Idoxifene, a tissue-specific selective estrogen receptor modulator, was evaluated in male and female rats and female rabbits after oral administration for effects on fertility and/or embryo-fetal development. In all studies, adult toxicity was evident at doses >/=0.03 mg/kg/day in rats and >/=0.1 mg/kg/day in rabbits as evidenced by decreased body weight and/or food consumption. In the male fertility study, rats were treated with 0.003, 0.3, or 3.0 mg/kg/day for 64 to 68 days. Doses >/=0.3 mg/kg/day decreased seminal vesicle and prostate weights and impaired posttesticular sperm development, resulting in decreased epididymal sperm count and weight, but did not affect male fertility. In the female fertility study, rats were treated for 2 weeks prior to mating until insemination with 0.003, 0.03, or 3.0 mg/kg/day.
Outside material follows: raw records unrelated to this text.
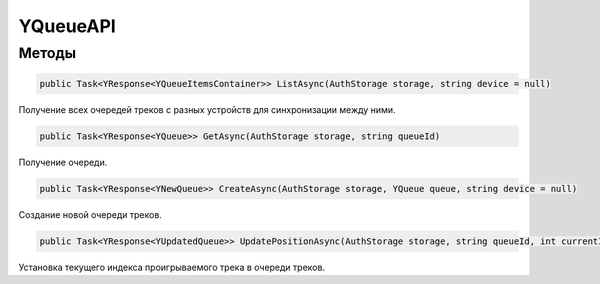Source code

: YQueueAPI
==================================================================

------------------------------------------------------------------
Методы
------------------------------------------------------------------

.. code-block:: csharp

   public Task<YResponse<YQueueItemsContainer>> ListAsync(AuthStorage storage, string device = null)

Получение всех очередей треков с разных устройств для синхронизации между ними.

.. code-block:: csharp

   public Task<YResponse<YQueue>> GetAsync(AuthStorage storage, string queueId)

Получение очереди.

.. code-block:: csharp

   public Task<YResponse<YNewQueue>> CreateAsync(AuthStorage storage, YQueue queue, string device = null)

Создание новой очереди треков.

.. code-block:: csharp

   public Task<YResponse<YUpdatedQueue>> UpdatePositionAsync(AuthStorage storage, string queueId, int currentIndex, bool isInteractive, string device = null)

Установка текущего индекса проигрываемого трека в очереди треков.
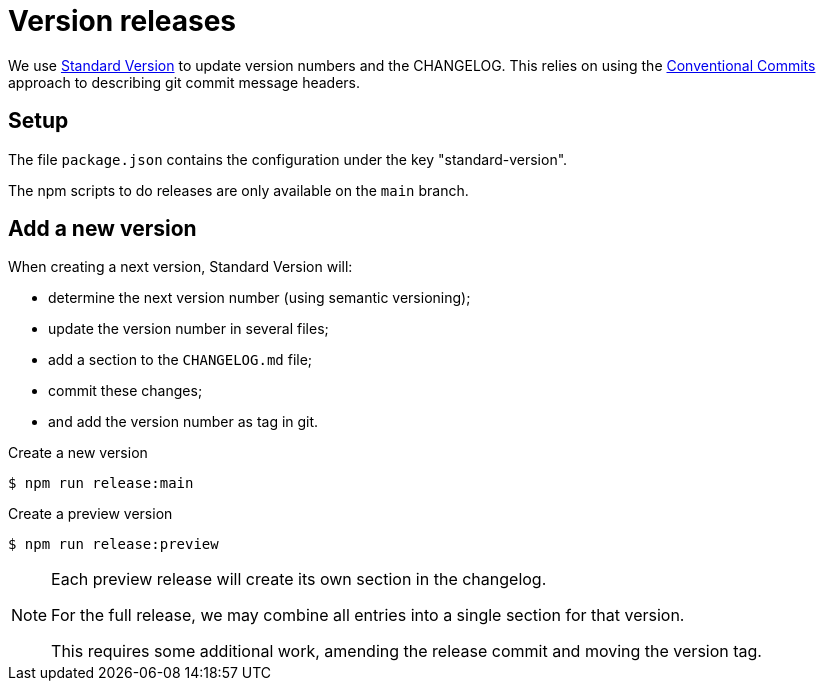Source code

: = Version releases

We use https://github.com/conventional-changelog/standard-version[Standard Version^]
to update version numbers and the CHANGELOG.
This relies on using the https://www.conventionalcommits.org/en/v1.0.0/[Conventional Commits^]
approach to describing git commit message headers.

== Setup

The file `package.json` contains the configuration under the key "standard-version".

The npm scripts to do releases are only available on the `main` branch.

== Add a new version

When creating a next version, Standard Version will:

- determine the next version number (using semantic versioning);
- update the version number in several files;
- add a section to the `CHANGELOG.md` file;
- commit these changes;
- and add the version number as tag in git.

.Create a new version
  $ npm run release:main

.Create a preview version
  $ npm run release:preview

[NOTE]
====
Each preview release will create its own section in the changelog.

For the full release, we may combine all entries into a single section for that version.

This requires some additional work, amending the release commit
and moving the version tag.
====
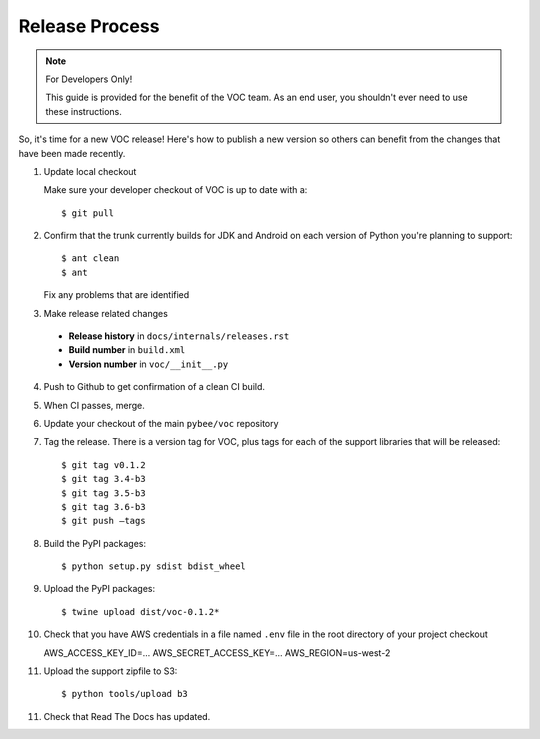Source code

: Release Process
===============

.. note:: For Developers Only!

    This guide is provided for the benefit of the VOC team. As an end user,
    you shouldn't ever need to use these instructions.

So, it's time for a new VOC release! Here's how to publish a new version so
others can benefit from the changes that have been made recently.

1. Update local checkout

   Make sure your developer checkout of VOC is up to date with a::

    $ git pull

2. Confirm that the trunk currently builds for JDK and Android on each version
   of Python you're planning to support::

    $ ant clean
    $ ant

   Fix any problems that are identified

3. Make release related changes

  * **Release history** in ``docs/internals/releases.rst``
  * **Build number** in ``build.xml``
  * **Version number** in ``voc/__init__.py``

4. Push to Github to get confirmation of a clean CI build.

5. When CI passes, merge.

6. Update your checkout of the main ``pybee/voc`` repository

7. Tag the release. There is a version tag for VOC, plus tags for each
   of the support libraries that will be released::

    $ git tag v0.1.2
    $ git tag 3.4-b3
    $ git tag 3.5-b3
    $ git tag 3.6-b3
    $ git push —tags

8. Build the PyPI packages::

    $ python setup.py sdist bdist_wheel

9. Upload the PyPI packages::

    $ twine upload dist/voc-0.1.2*

10. Check that you have AWS credentials in a file named  ``.env`` file in the
    root directory of your project checkout

    AWS_ACCESS_KEY_ID=...
    AWS_SECRET_ACCESS_KEY=...
    AWS_REGION=us-west-2

11. Upload the support zipfile to S3::

    $ python tools/upload b3

11. Check that Read The Docs has updated.
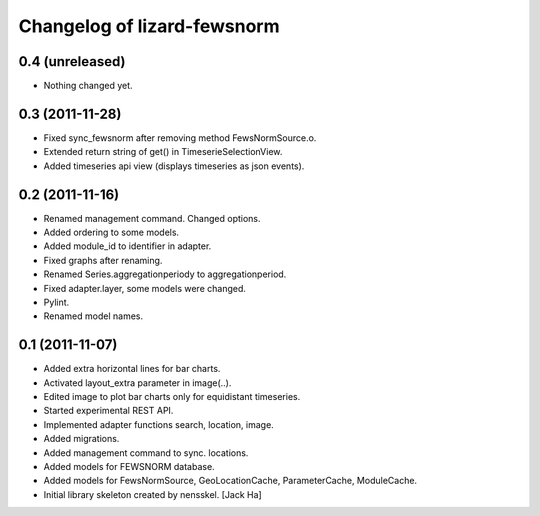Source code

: Changelog of lizard-fewsnorm
===================================================


0.4 (unreleased)
----------------

- Nothing changed yet.


0.3 (2011-11-28)
----------------

- Fixed sync_fewsnorm after removing method FewsNormSource.o.

- Extended return string of get() in TimeserieSelectionView.

- Added timeseries api view (displays timeseries as json events).


0.2 (2011-11-16)
----------------

- Renamed management command. Changed options.

- Added ordering to some models.

- Added module_id to identifier in adapter.

- Fixed graphs after renaming.

- Renamed Series.aggregationperiody to aggregationperiod.

- Fixed adapter.layer, some models were changed.

- Pylint.

- Renamed model names.


0.1 (2011-11-07)
----------------

- Added extra horizontal lines for bar charts.

- Activated layout_extra parameter in image(..).

- Edited image to plot bar charts only for equidistant timeseries.

- Started experimental REST API.

- Implemented adapter functions search, location, image.

- Added migrations.

- Added management command to sync. locations.

- Added models for FEWSNORM database.

- Added models for FewsNormSource, GeoLocationCache, ParameterCache,
  ModuleCache.

- Initial library skeleton created by nensskel.  [Jack Ha]

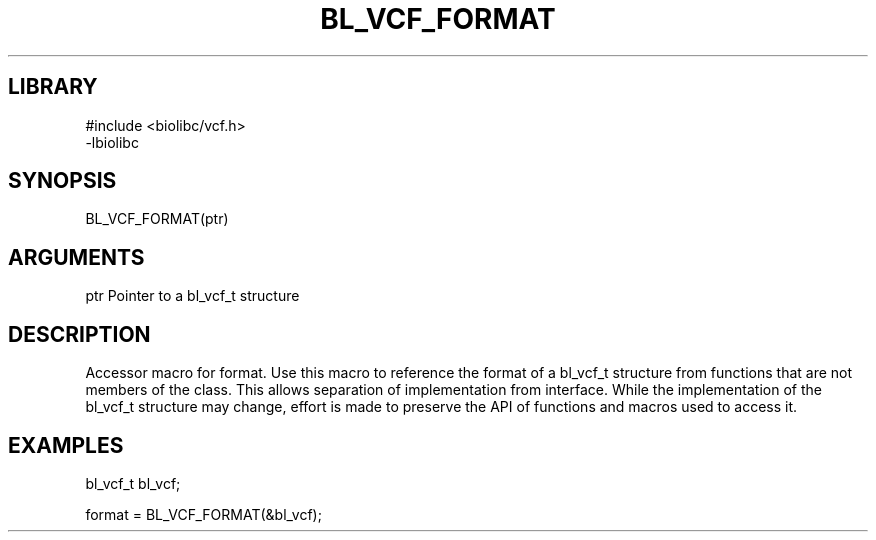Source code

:\" Generated by /home/bacon/scripts/gen-get-set
.TH BL_VCF_FORMAT 3

.SH LIBRARY
.nf
.na
#include <biolibc/vcf.h>
-lbiolibc
.ad
.fi

\" Convention:
\" Underline anything that is typed verbatim - commands, etc.
.SH SYNOPSIS
.PP
.nf 
.na
BL_VCF_FORMAT(ptr)
.ad
.fi

.SH ARGUMENTS
.nf
.na
ptr     Pointer to a bl_vcf_t structure
.ad
.fi

.SH DESCRIPTION

Accessor macro for format.  Use this macro to reference the format of
a bl_vcf_t structure from functions that are not members of the class.
This allows separation of implementation from interface.  While the
implementation of the bl_vcf_t structure may change, effort is made to
preserve the API of functions and macros used to access it.

.SH EXAMPLES

.nf
.na
bl_vcf_t   bl_vcf;

format = BL_VCF_FORMAT(&bl_vcf);
.ad
.fi


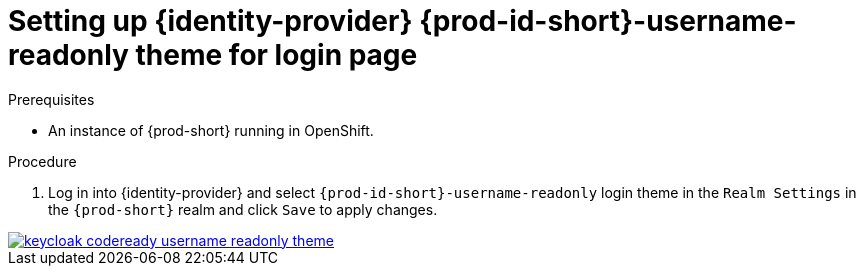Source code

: 
[id="setting-up-{identity-provider-id}-{prod-id-short}-username-readonly-theme_{context}"]
= Setting up {identity-provider} {prod-id-short}-username-readonly theme for login page

.Prerequisites

* An instance of {prod-short} running in OpenShift.

.Procedure

. Log in into {identity-provider} and select `{prod-id-short}-username-readonly` login theme in the `Realm Settings` in the `{prod-short}` realm and click `Save` to apply changes.

ifeval::["{project-context}" == "che"]
image::keycloak/keycloak_che_username_readonly_theme.png[link="../_images/keycloak/keycloak_che_username_readonly_theme.png"]
endif::[]

ifeval::["{project-context}" != "che"]
image::keycloak/keycloak_codeready_username_readonly_theme.png[link="../_images/keycloak/keycloak_codeready_username_readonly_theme.png"]
endif::[]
Disrupted estrous cycles, impaired fertility, increased preimplantation loss, and increased vaginal fluid at necropsy were evident at >/=0.03 mg/kg/day. In the early embryonic development study, pregnant female rats were treated from days 0 to 6 postcoitus (pc) with 0.003, 0.03, or 3.0 mg/kg/day idoxifene. Partial or complete preimplantation loss was seen at 0.03 and 3.0 mg/kg/day, respectively. In the embryo-fetal development study, pregnant rats were treated from days 6 to 17 pc with 0.003, 0.03, or 3.0 mg/kg/day. At 3.0 mg/kg/day there was maternal lethality, excess vaginal fluid, embryo-fetal death, generalized fetal edema, and developmental delays. Excess vaginal fluid but no fetal effects were seen at 0.03 mg/kg/day. There were no treatment-related effects at 0.003 mg/kg/day in any rat reproduction study performed. In the rabbit embryo-fetal development study, pregnant New Zealand White rabbits were treated from days 6 to 20 pc with 0.01, 0.1, or 1.0 mg/kg/day idoxifene. At 1.0 mg/kg/day there was maternal lethality, vaginal or uterine bleeding, abortion/premature deliveries, and embryolethality. Vaginal or uterine bleeding was seen at 0.1 mg/kg/day. No treatment-related effects were observed at 0.01 mg/kg/day. Although systemic toxicity was evident in all the studies, the effects of idoxifene on rat and rabbit reproduction were considered to be due to the pharmacological activity of the compound.